__What is being asked__
Please explain in one to three sentences why the house at Dungeness was never finished, drawing on the article about Cumberland Island.

__Extract to read__

Segment Open

- Historic Sites
Private Fastness: Tales Of Wild
CUMBERLAND ISLAND AND HOW MODERN TIMES AT LAST HAVE REACHED IT
April 1972 | Volume 23, Issue 3
Greene was heavily in debt as the result of personally guaranteeing payment for his troop supplies in the closing days of the war, and he was struggling to reclaim old rice fields at Mulberry Grove and recoup his fortune when he died suddenly of a stroke in 1786. His widow, the beautiful and elegant Catherine, carried through her husband’s plans for Dungcness, and in 1803 moved her family (including a second husband) into the massive house that rose far above the trees at the south end of Cumberland. Dungeness was made of tabby (a concretelike mixture of limestone and oyster shells), and it was truly enormous, containing thirty rooms and standing four stories high forty feet from the cellar sloncs with walls six feet thick at the base. There were four chimneys and sixteen fireplaces, and twenty rooms above the first floor. It was a tremendous and expensive undertaking for the time and the place, and the house was never finished. Someone invented the story that an old Greene family superstition forbade finishing the house, but the truth is that neither Catherine nor her second husband, Phineas Miller, ever had the monev. The house was situated on a huge shell midden, and it was visible for miles. It became, almost immediately, one of the most famous plantation residences of the islands, an elegantly appointed house surrounded by an enclosed twelve-acre garden of tropical and semitropical plants, including crepe myrtle, sage palms, orange, clove, and fig trees, rubber plants, date palms, camphor and coffee trees, Portuguese laurel, guava, lime, citron, pomegranate, and many, many others. East of the house was a grove of eight hundred olive trees, and south, beyond the garden, a littie spit of land extended into the marsh where live oaks, festooned with Spanish moss, formed a natural canopy to shade out the hot Georgia sun. It was to this cool, relaxing spot, which the Greene children called the Park, that the family would retire at the end of the day.
All in all, Dungeness was an enchanting place, and Catherine Greene-Miller was a lavish hostess. Few weeks went by without at least two or three houseguests present. Kitty, as many of her friends called her, was a beautiful and sophisticated woman, a friend of many of the most illustrious patriots of the American Revolution. She was one of the handful of women who had borne the bitter winter at Valley Forge, gaining there the admiration and friendship not only of Washington but of Lafayette, Anthony Wayne, von Steuben, and Kosciusko as well. But no person as lovely and popular as Kitty Greene could long remain without enemies, and soon after General Greene died, she was linked romantically with Anthony—“Mad Anthony”—Wayne. The republican farmers of Georgia, who disliked Mrs. Greene for her aristocratic, federalist leanings, quickly spread the rumor that she and Wayne had been having an affair long before Greene died. Later the rumor was broadened to a version that had Kitty and Wayne murdering the General with a butcher knife.

Segment Closed

__Dataset entries__
Segment Open

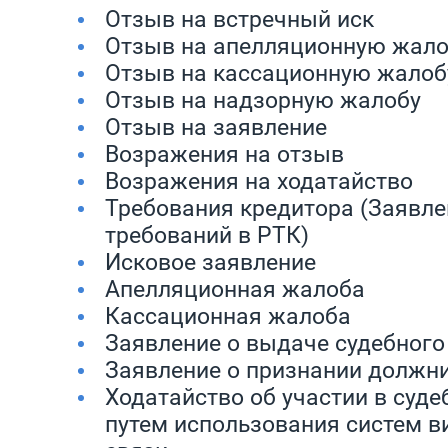
Отзыв на встречный иск
Отзыв на апелляционную жало
Отзыв на кассационную жалоб
Отзыв на надзорную жалобу
Отзыв на заявление
Возражения на отзыв
Возражения на ходатайство
Требования кредитора (Заявле
требований в РТК)
Исковое заявление
Апелляционная жалоба
Кассационная жалоба
Заявление о выдаче судебного
Заявление о признании должн
Ходатайство об участии в суд
путем использования систем в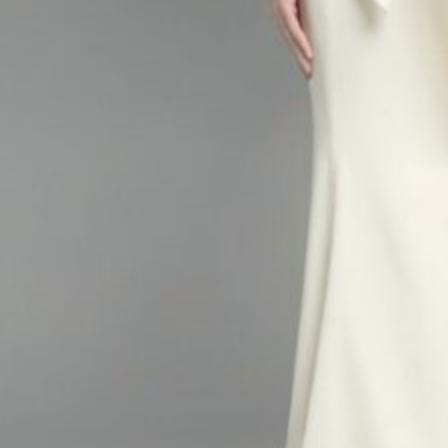
アクセス
よくあるご質問
お電話でのご予約・お問い合わせ
011-633-1111
TEL.
平日 11:00-19:00、土日祝 10:00-19:00
プロポーズご検討の方はこちら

Segment Closed

__Your solution__
Dungeness was never finished because neither Catherine Greene nor her second husband, Phineas Miller, ever had the money to complete it. The story that an old Greene family superstition forbade finishing the house was an invention.